Of course, that time I didn’t get to drink any beer, the press
gang grabbed me almost immediately, there in the alley, before I
could duck into another tavern. But that’s not the point. What I
find a lot more objectionable are those malicious stories insinuated
by my biographers, more or less all of them—Clune, Stephenson,
Davies, and now even that Dan Sprod, who thinks he’s so smart.
It’s true that I wrote that I was the only one of my siblings not to
be nursed by my mother, I went and checked, and so they had a
great time with my not having been breast-fed, surely I don’t have
to explain these obsessions to you, since they are common even in
here … Aside from the fact that I’m not the one whothat,
it’s Thomas, in the Adventures of Thomas Walter—I wrote that novel
in prison, in Newgate, even that pedantic biographer of mine says
so, and I invented all of it—Oh well, all of it, no one ever invents
anything, for that matter, and when one writes “I” … yet how could
one say “he” instead, which is an even greater lie than “I”? You
don’t mean to tell me you’re talking to him now … All right then,
that time I did not make love, let them go ahead and write it. I
like a biography that recounts everything you don’t do—Still you
had to be there, that night, to understand … that confusion, in
the tavern and outside, the crowded streets, the shouts and brawls,
someone lying in the gutter, half dead, the peddlers passing nearby
hawking honeyed fruitcake at the top of their lungs, people flocking
to Mother Proctor’s Pews scuffling to get the best place from which
to watch the hangings at Tyburn gallows, the roosters ripping each
other to pieces in the cockfights at the Cockpit, the chained bear
tearing the dogs limb from limb at the Bear Garden and those
large tents with their monsters, those dazed brutes … And in all
this pandemonium, two lost, solitary creatures, me and you, a girl
without a name, what should we have done if not flee, rather than
uttering false words of love or faking loving gestures, even for five
minutes?

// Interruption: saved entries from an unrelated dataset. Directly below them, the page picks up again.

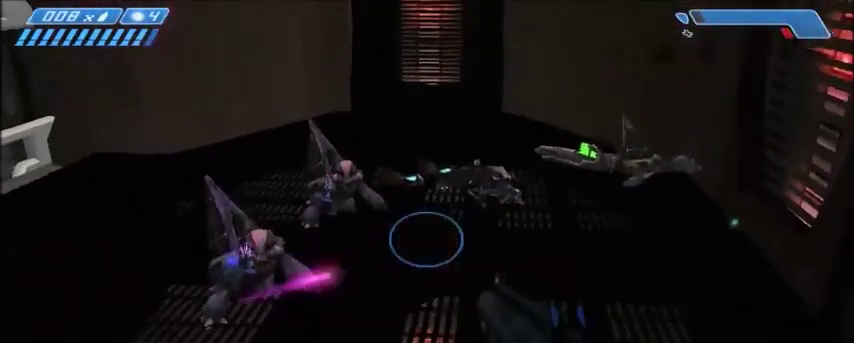
{"keys": ["s"], "mouse": [], "events": []}
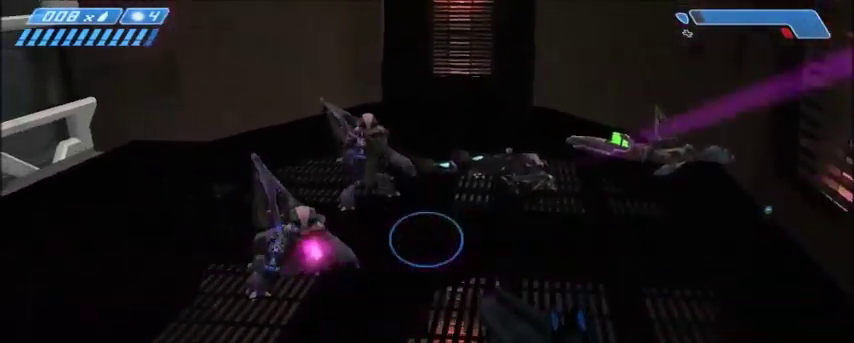
{"keys": ["s"], "mouse": [], "events": []}
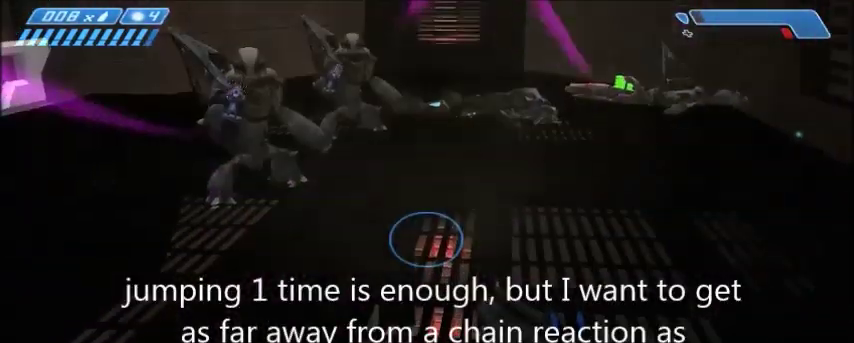
{"keys": ["d", "s"], "mouse": [], "events": [[101, "space", "down"], [234, "d", "down"], [234, "space", "up"]]}
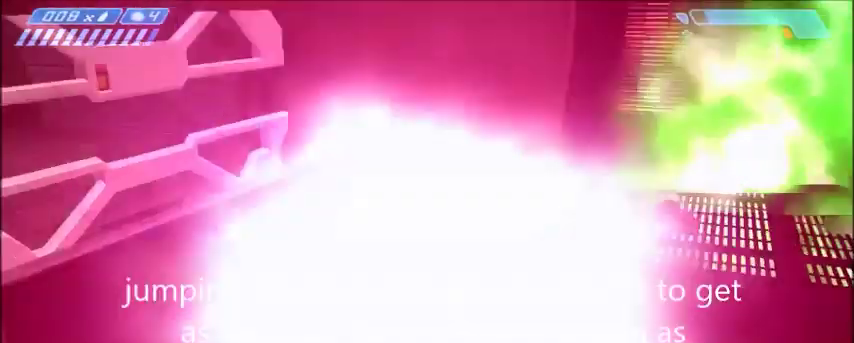
{"keys": ["s"], "mouse": [], "events": [[400, "d", "up"]]}
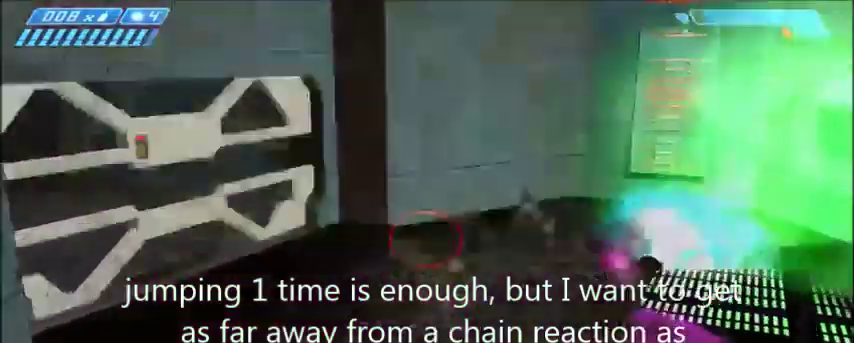
{"keys": ["s"], "mouse": [], "events": []}
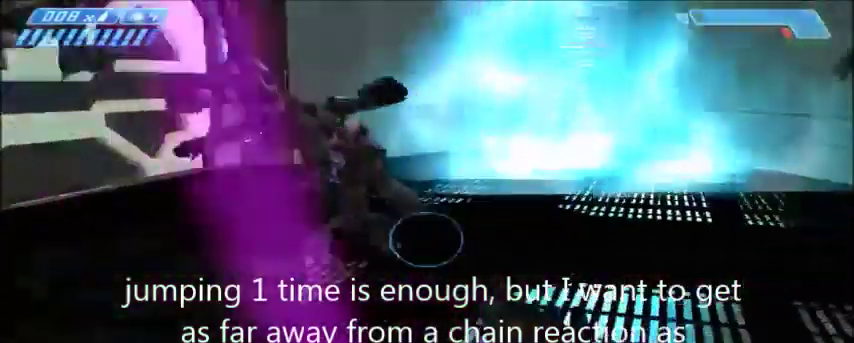
{"keys": ["d", "s"], "mouse": [], "events": [[234, "space", "down"], [367, "space", "up"], [434, "d", "down"]]}
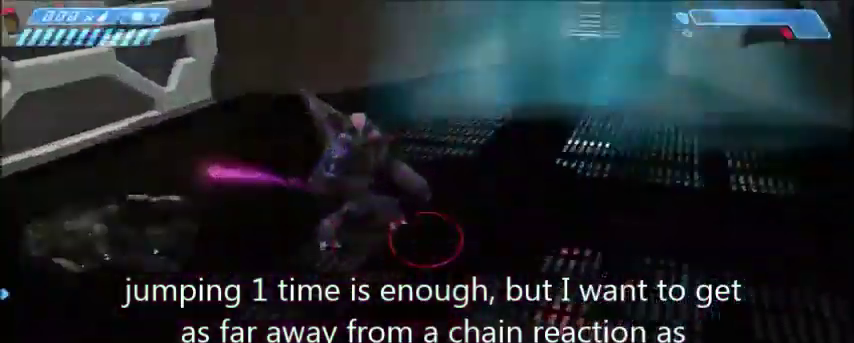
{"keys": ["s"], "mouse": [], "events": [[234, "d", "up"]]}
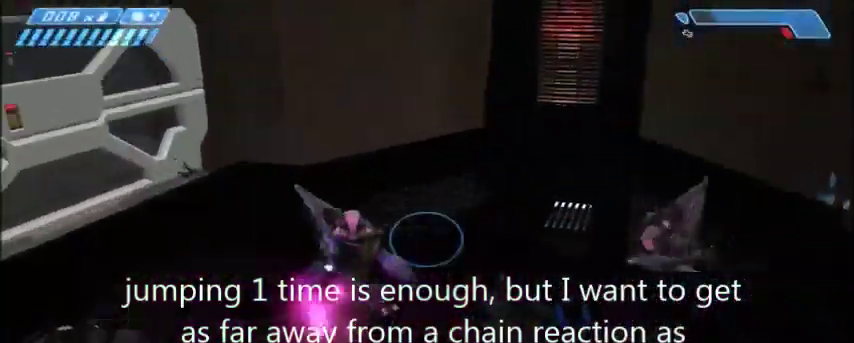
{"keys": [], "mouse": [], "events": [[33, "d", "down"], [234, "s", "up"], [400, "d", "up"]]}
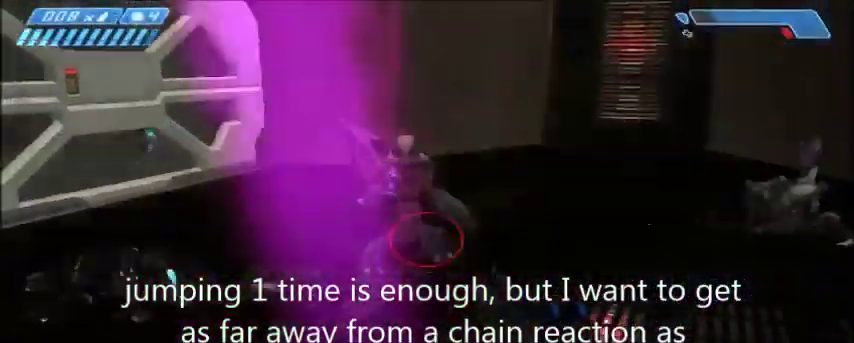
{"keys": ["w"], "mouse": [], "events": [[101, "w", "down"], [167, "d", "down"], [368, "d", "up"]]}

That night I fled, a deserter from the battlefield of love,
savage like all battlefields. If only I had always fled like that, later on
as well, perhaps now—later instead I was no longer able to flee, or
abandon the flag—you should always have three or four of them,
flags that is, if you hand over the right one to those in command,
saying that you tore it away from the enemy in the dust of battle,
you’ll even get a reward, and they’ll pay for your wine at the tavern
besides … but instead, look where the red flag ended up taking me,
that flag forever in my grasp, a far cry from cut and run—

~ 18 ~
FORGIVE ME AGAIN, Doctor, it was just a sudden dizziness, for
a moment I couldn’t see anything anymore, just a dazzling dust
mote that was hurting my eyes. It happens. Now it’s gone and
everything is clear, like Maria’s face. The fault of that revolving
door with the glass panes, at the Café Lloyd in Fiume where we
would go sometimes in the evening. One time I saw her arriving; I
was already inside waiting for her, she crossed the street, smiled at
me from beyond the transparent door and entered it, making the
panels turn; as she passed between them her figure and her face
were mirrored in those revolving plates of glass and shattered into
changing reflections, a handful of luminous, fragmented splinters.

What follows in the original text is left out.